As I had almost no background in JavaScript and web-based app programming, it was hard for me to start poking away at the app. The lack of descriptive variable names did not make this feat easier.

I first thought to somehow exploit the “calls” the app did. For example, the function to check your activation code would call

r.call("checkActivationCode", t.state.activationCode, function(e, n) { /* SNIP */ });

where the omitted code in the curly braces would take the server’s response n and use it to determine what message to show the user. My idea was to change this value n somehow, but I could not find where it was set in the code.

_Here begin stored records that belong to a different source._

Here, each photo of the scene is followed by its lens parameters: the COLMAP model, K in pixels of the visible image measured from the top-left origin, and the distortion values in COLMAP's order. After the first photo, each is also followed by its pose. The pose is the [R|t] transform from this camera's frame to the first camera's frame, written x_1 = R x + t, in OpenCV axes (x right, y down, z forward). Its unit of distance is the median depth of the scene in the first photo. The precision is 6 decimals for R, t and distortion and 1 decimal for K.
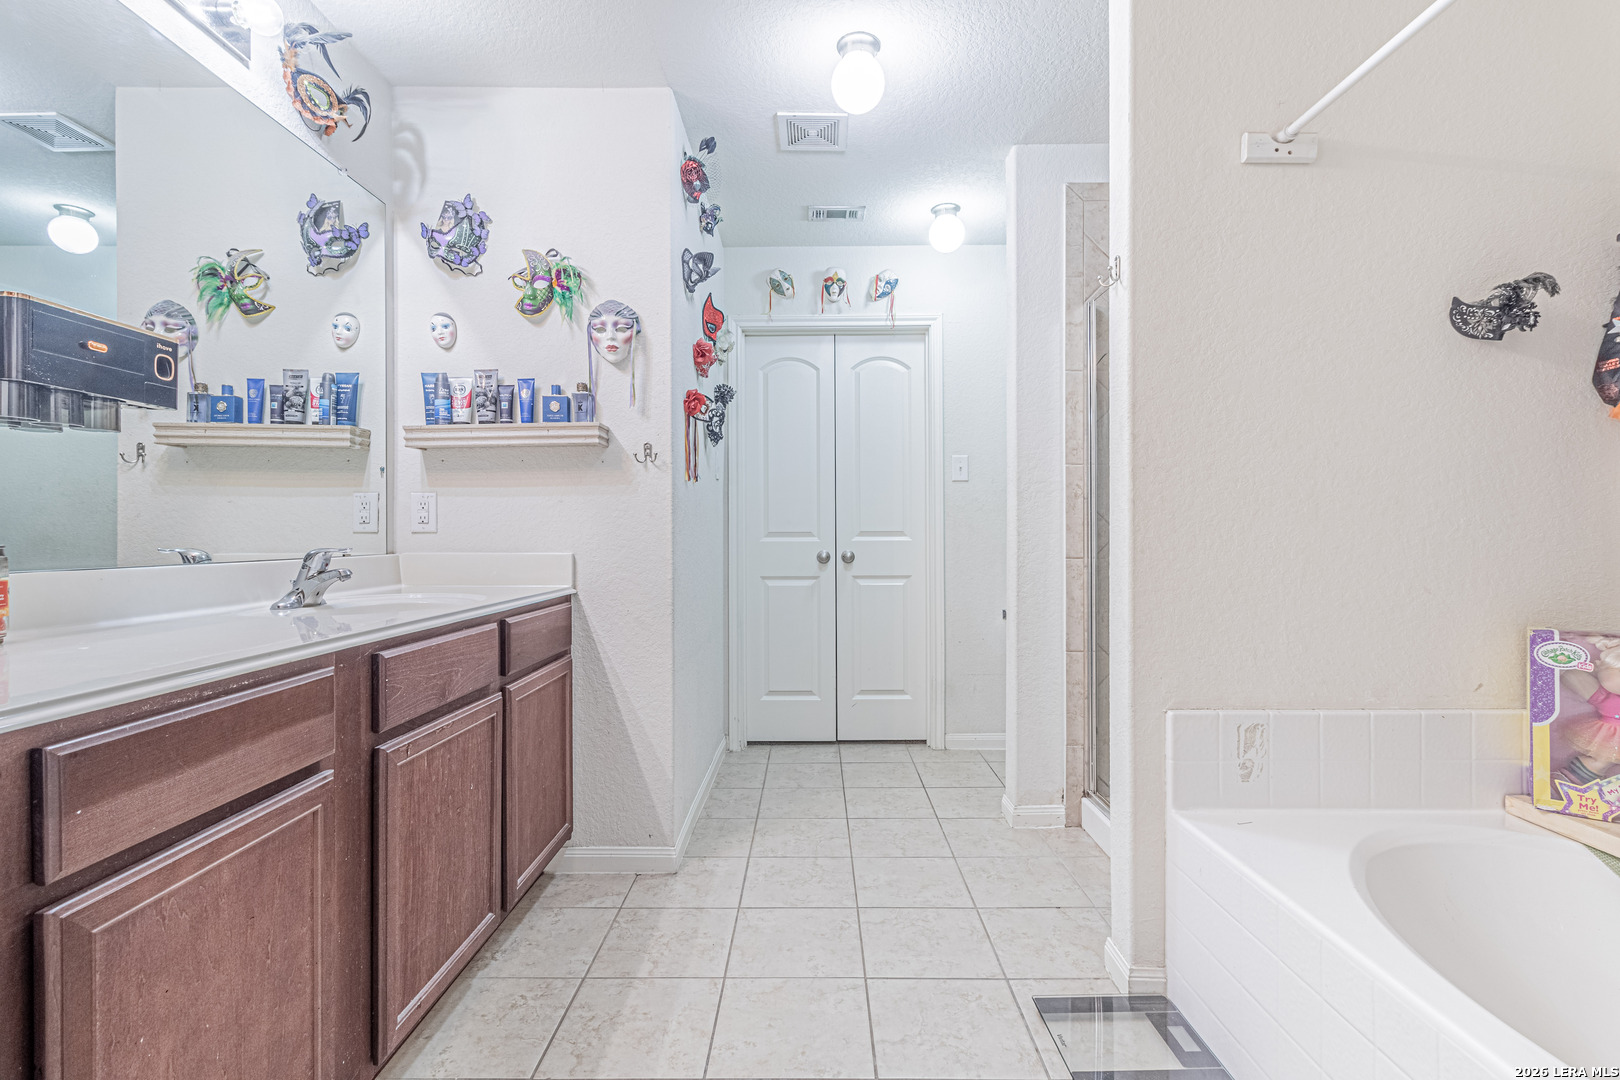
lens RADIAL K [[726.9, 0, 787.3], [0, 726.9, 536.7], [0, 0, 1]] dist [0.000238, 0.000007]
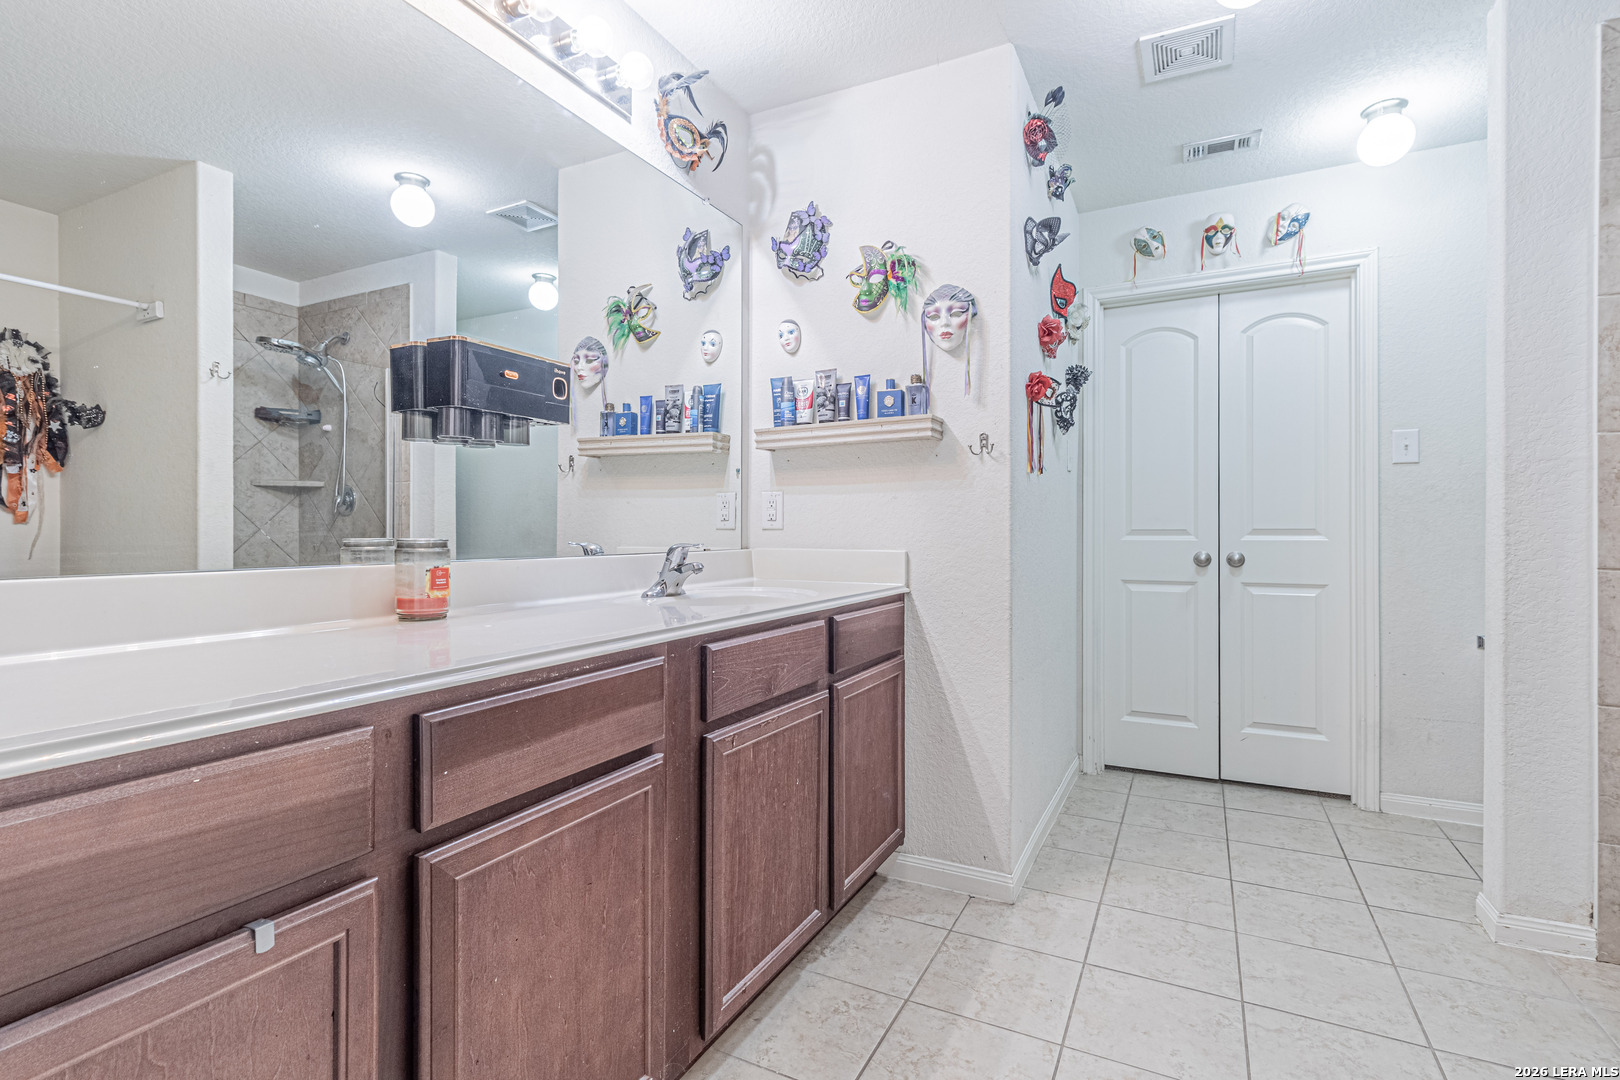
lens RADIAL K [[742.6, 0, 809.0], [0, 742.6, 532.1], [0, 0, 1]] dist [0.003953, 0.000740]
pose [[0.903826, 0.004041, -0.427881, 0.012402], [-0.004881, 0.999988, -0.000867, -0.000924], [0.427872, 0.002872, 0.903835, 0.048245]]
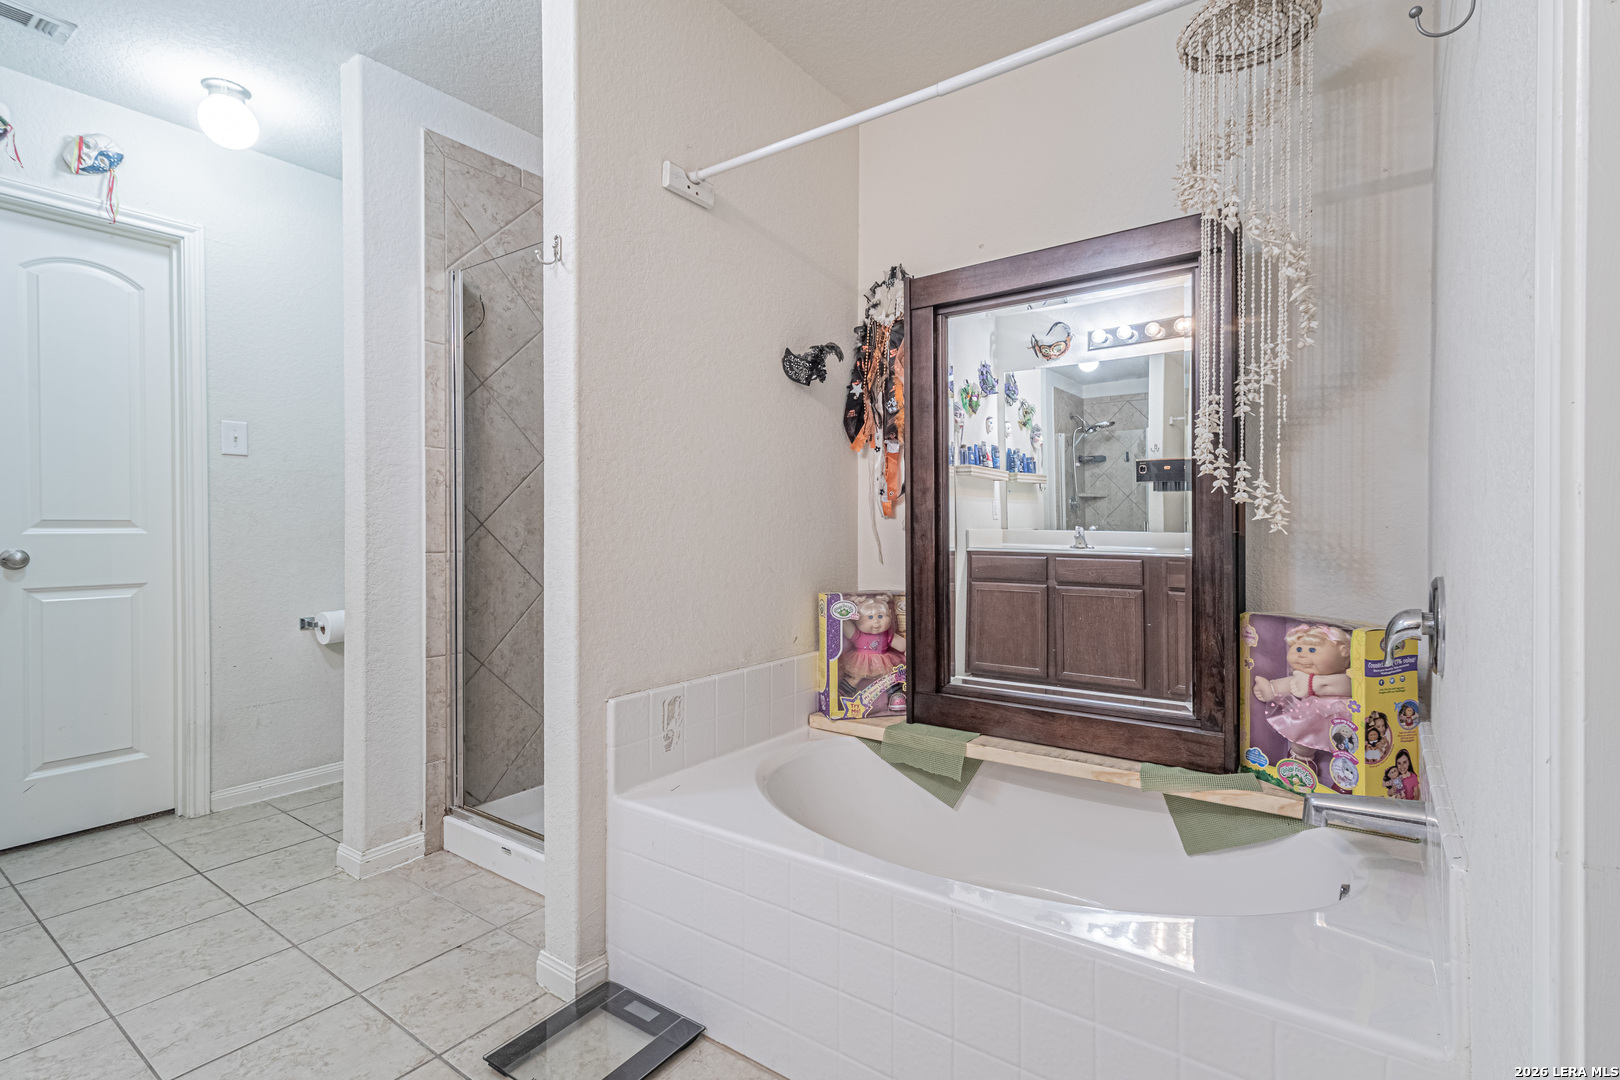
lens RADIAL K [[751.5, 0, 807.3], [0, 751.5, 531.5], [0, 0, 1]] dist [0.003207, 0.000186]
pose [[0.579875, -0.003909, 0.814696, -0.103426], [-0.000182, 0.999988, 0.004928, -0.000790], [-0.814705, -0.003006, 0.579868, 0.099121]]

I then realised that, instead of changing the return value, I could simply change the code that handles the response. This proved to be very effective. For example, the following code

// Code snipped for brevity

r.call("checkActivationCode", t.state.activationCode, function(e, n) {
  "number" == typeof n ? (!1 === n ? t.setState({
    message: "Failure message in Finnish"
  }) : t.setState({
    message: "Success message in Finnish"
})
);

turned into

// Code snipped for brevity

r.call("checkActivationCode", t.state.activationCode, function(e, n) {
  "number" == typeof n ? (!0 === n ? t.setState({
    message: "Failure message in Finnish"
  }) : t.setState({
    message: "Success message in Finnish"
})
);

(Can you spot five differences? Hint: there’s only one)

Although I have grossly oversimplified the code here, the idea remains: the app does no checking for the integrity of its code, blindly trusts the server’s responses, and, most importantly, doesn’t stop you from removing and editing chunks of its code to modify functionality.

Finalising setup

To repack the app, I simply rezipped the APK files I had extracted and then signed it with Android MultiTool (what’s the point in signing APKs if anyone can just do it themselves?)

I then installed it on my stock Android device, where I then simply logged in as before and got exactly what I wanted: the ticket activation screen.

Aftermath

After finding the vulnerability, I immediately reported it to the amusement park’s development team. They have since changed their SaaS provider, rewritten the app entirely with a new non-JavaScript framework, and added a QR code that the cashier scans before giving you a free ticket.

I received two free day passes as a bug bounty.